Source extract ->
───

ALBUM REVIEW: ONO – RED SUMMER


Before Saul Williams graced us with his imprints of experimental hip hop, Chicago’s ONO were creating divergent works that drew from both industrial music and gospel.

The comparisons between the two are very much conscientious – both pushed the envelope for their respective genres, discussing themes about race and what it means to be a black person in their own time periods.

The avant-garde nature of ONO’s latest work, Red Summer, will no doubt further those comparisons.

As front person travis (spelt intentionally with a lower case T) focuses his narration on the collective’s hometown, racial violence and a long-standing history of slave ownership from 1619 (the album’s opener, “20th August 1619), Haitian operations and sexual abuse during the Vietnam war; an experience the vocalist accounts first hand, the musicality manages to veer between transgressive and, god forbid, groovy.

Take the single “I Dream Of Sodomy”, which focusing on travis’ heritage and that experience in the Vietnam War while serving in the U.S Navy. Lyrically, this should be maudlin episode – yet with the backing of band leader P Michael Grego’s infectious bassline, it transforms into a track with voguish swagger.

───

Supplied material ->
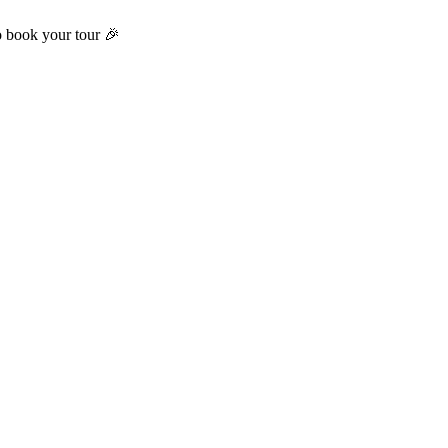
o book your tour 🎉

───

Activity ->
According to the album review, who provides the bassline on the single "I Dream Of Sodomy"? The material comes from a different source than the album review.

Solution to this problem ->
Band leader P Michael Grego provides it.